Today, here is an explanation of one of the largest patches that has hit PostgreSQL 9.5 illustrated by this commit:
commit: 2c03216d831160bedd72d45f712601b6f7d03f1c
author: Heikki Linnakangas <heikki.linnakangas@iki.fi>
date: Thu, 20 Nov 2014 17:56:26 +0200
Revamp the WAL record format.
Each WAL record now carries information about the modified relation and
block(s) in a standardized format. That makes it easier to write tools that
need that information, like pg_rewind, prefetching the blocks to speed up
recovery, etc.
93 files changed, 3945 insertions(+), 4366 deletions(-)
Each user of PostgreSQL knows WAL as being a sort of internal journal used by the system to ensure data integrity at recovery with a set a registered REDO actions.
A 7k-patch is a lot for a feature that normal users are not really impacted by, this new WAL facility finding its interest for developers who work particularly on tools manipulating WAL as the new set of APIs available allow to easily track the relation blocks touched by a WAL record without actually needing to know the WAL record type involved by exposing the block information at a higher level.
This patch has introduced some additional infrastructure in the files xlog*.c managing WAL record insertion and decoding, and this is proving to be actually a net gain in terms of code readability in other portions of the code doing WAL insertions. For example, here is how a WAL record was roughly inserted in 9.4 and older versions, consisting in having each code paths filling in sets of XLogRecData (case of the initialization of a sequence relation):
XLogRecData rdata[2];
xlrec.node = rel->rd_node;
rdata[0].data = (char *) &xlrec;
rdata[0].len = sizeof(xl_seq_rec);
rdata[0].buffer = InvalidBuffer;
rdata[0].next = &(rdata[1]);
rdata[1].data = (char *) tuple->t_data;
rdata[1].len = tuple->t_len;
rdata[1].buffer = InvalidBuffer;
rdata[1].next = NULL;
recptr = XLogInsert(RM_SEQ_ID, XLOG_SEQ_LOG, rdata);
And here is how it is changed in 9.5:
XLogBeginInsert();
XLogRegisterBuffer(0, buf, REGBUF_WILL_INIT);
XLogRegisterData((char *) &xlrec, sizeof(xl_seq_rec));
XLogRegisterData((char *) seqtuple.t_data, seqtuple.t_len);
recptr = XLogInsert(RM_SEQ_ID, XLOG_SEQ_LOG);
The important point in those APIs is XLogRegisterBuffer that can be used to add information related to a data block in a WAL record. Then the facility in xlogreader.c/h (already present in 9.4), particularly XLogReadRecord, can be used by either backend or frontend tools to decode the record information.

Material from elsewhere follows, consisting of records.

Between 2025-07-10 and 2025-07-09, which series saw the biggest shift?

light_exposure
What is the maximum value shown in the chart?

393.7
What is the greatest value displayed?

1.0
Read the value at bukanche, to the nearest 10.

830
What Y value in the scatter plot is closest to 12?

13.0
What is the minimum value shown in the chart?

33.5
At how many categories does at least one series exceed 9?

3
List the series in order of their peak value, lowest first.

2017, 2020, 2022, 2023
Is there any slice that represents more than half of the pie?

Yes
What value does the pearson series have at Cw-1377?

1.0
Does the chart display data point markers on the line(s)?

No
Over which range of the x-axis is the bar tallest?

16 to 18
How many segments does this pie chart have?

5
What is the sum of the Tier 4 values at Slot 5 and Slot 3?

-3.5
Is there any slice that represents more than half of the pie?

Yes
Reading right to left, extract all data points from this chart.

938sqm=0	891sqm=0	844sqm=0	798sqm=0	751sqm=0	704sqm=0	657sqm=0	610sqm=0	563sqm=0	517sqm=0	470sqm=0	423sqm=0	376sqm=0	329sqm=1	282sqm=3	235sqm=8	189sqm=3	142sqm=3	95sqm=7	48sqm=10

Let’s see for example how this has affected pg_rewind, which is a facility able to re-sync a node with another one that has forked with it, particularly for reusing an old master and reconnect it to a promoted standby. The method used by this tool is roughly to take a diff of blocks between the two nodes since the fork point and then to copy the blocks touched back to the target. In the version based on Postgres 9.4, the block information is extracted by looking at the resource manager type and then the record type in a way similar to that:
void
extractPageInfo(XLogRecord *record)
{
uint8 info = record->xl_info & ~XLR_INFO_MASK;
/* For each resource manager */
switch (record->xl_rmid)
{
case RM_XLOG_ID:
[...]
case RM_HEAP_ID:
{
/* For each record type */
switch (info & XLOG_HEAP_OPMASK)
{
case XLOG_HEAP2_FREEZE_PAGE:
/* Get block info */
foo();
[...]
}
}
[...]
}
}
Maintaining such a thing is a pain because each WAL format modification, something that can happen when a new feature is introduced with the introduction of new features, or when an existing record format is changed, is impacted by that. Note that this needs a close monitoring of the commits happening in upstream PostgreSQL, because each WAL format modification is not directly mentioned in the release notes (this makes sense as this is not something users need to bother with). Now let’s see how the new WAL format has affected the block information extraction in pg_rewind, which is now done with something like that:
void
extractPageInfo(XLogRecord *record)
{
/* Handle exceptions */
[...]
for (block_id = 0; block_id <= record->max_block_id; block_id++)
{
RelFileNode rnode;
ForkNumber forknum;
BlockNumber blkno;
if (!XLogRecGetBlockTag(record, block_id, &rnode, &forknum, &blkno))
continue;
process();
}
}
Note that XLogRecord record now directly contains the number of blocks touched, the new API XLogRecGetBlockTag allowing to retrieve the relation information of those blocks. In terms of numbers, the result is a neat reduction of [600 lines] (https://github.com/vmware/pg_rewind/commit/82ce0be93d81d5b07ff0c4dae687d1a47fede906) of the code of pg_rewind, as well as many hours saved in maintenance for developer working on tools doing differential operation based on the analysis of the WAL content.